No quiero pasar por un santo mentiroso. La erre de un obispo que había estudiado con Giovanni Bosco: ¿puede ser esto lo que me trajo a Italia? Es absurdo y no es cierto. Tampoco fueron el sol, las aventuras o la luz cálida que añoran los nórdicos, pues si algo abunda en el trópico es el sol, y también los calores y las aventuras. Un pasado imperial, ruinas, esa lengua pagana (lengua madre de mi lengua) convertida en monopolio de la Iglesia. Cristoforo Colombo, don Cristóbal. Vino, castillos, aceitunas, corbatas, canales, campanarios, mares de nombres célebres, islas. No, nada de esto. Y tampoco me iba a impedir llegar a Roma el recuerdo mojigato de un castrado cantor. Qué va.

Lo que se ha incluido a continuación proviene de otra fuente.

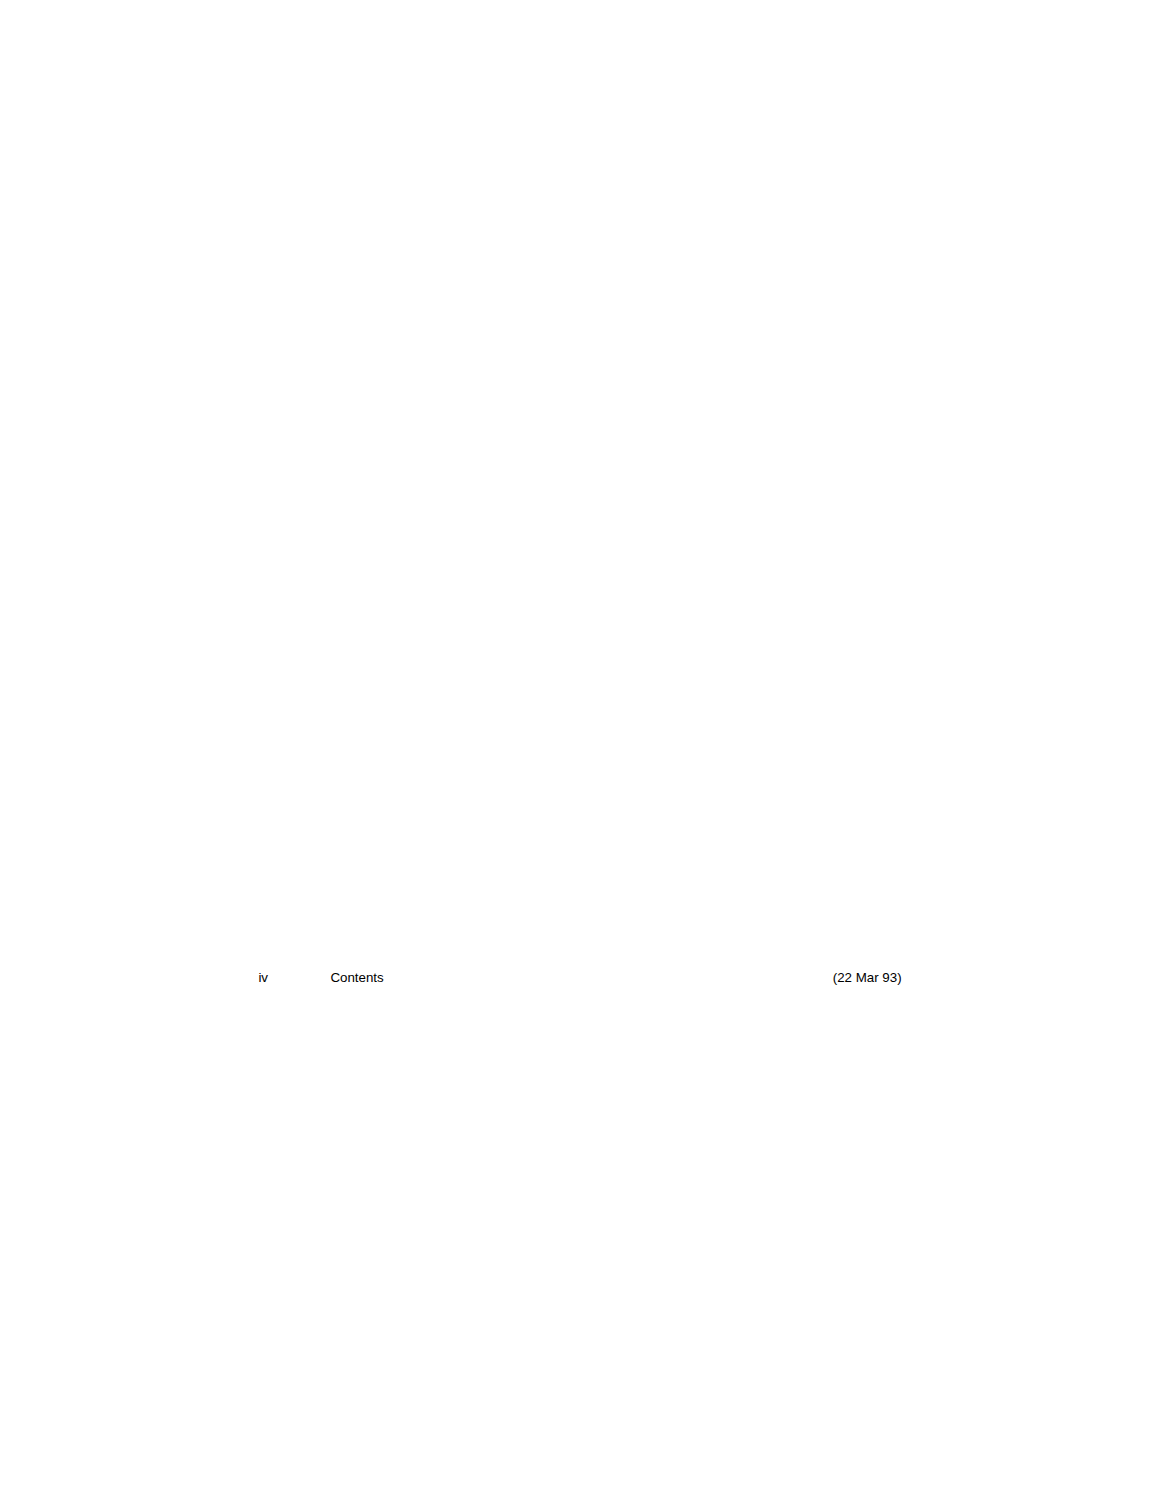iv Contents
(22 Mar 93)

Lo cierto es que llegué a Italia por casualidad. En un mapa de Europa puse el índice (ojos cerrados) y la yema se apoyó en Turín. Lo del obispo fue mera racionalización a posteriori . Al ver a Turín debajo de mi huella digital, pensé: ¿qué sé yo de esa ciudad de la que depende la forma que asumirá mi futuro? Tenía una única referencia, el lejano recuerdo del seminario de mi tío, los paseos mensuales en su carro de lujo por los mismos años en que canonizaron a Juan Bosco. Eso era todo lo que sabía. Al elegir mi ciudad del primer mundo no sabía siquiera que allí funcionaba la imponente fábrica italiana de automóviles de Turín, ni que allí había una gran editorial en la que trabajaba la mujer de mi vida, ni un museo famoso, lleno de momias y de estatuas hieráticas. Llegué al sitio de mi probable tumba de la misma manera en que llegan los recién nacidos al lugar donde nacen: vacío de prejuicios.

VI

Que trata de dos enfermedades curiales, de las bananeras y de un automóvil americano

Sumergido en este ejercicio que delata cierta debilidad nostálgica carente de importancia, estaba por olvidarme de las otras historias prometidas. Tarareando un aria de "Las bodas de Fígaro", voi che sapete , la preferida de mi tío, empezaba a adormilarme en el sillón de mi biblioteca, cuando he sentido el aliento tibio de mi secretaria cerca (demasiado cerca) de la oreja izquierda. Quería recordarme que al relato le falta la historia del carro y de los gringos. Advierto que el cuento es largo y menos edificante que mi historia, pero por el mismo hecho de ser sucesos ajenos, son también menos aburridos. Además, a estas alturas de mi desmemoriada biografía, no debe haber un único protagonista; todos tienen derecho a que se sepan sus cuentos. Los intercalo para que mi querida secretaria Bonaventura no se duerma como yo ni me siga soplando palabritas al oído. Ella gusta de lo concreto, pero también ama los símbolos y querrá saber de la ceguera a la vez real y emblemática de mi tío el arzobispo.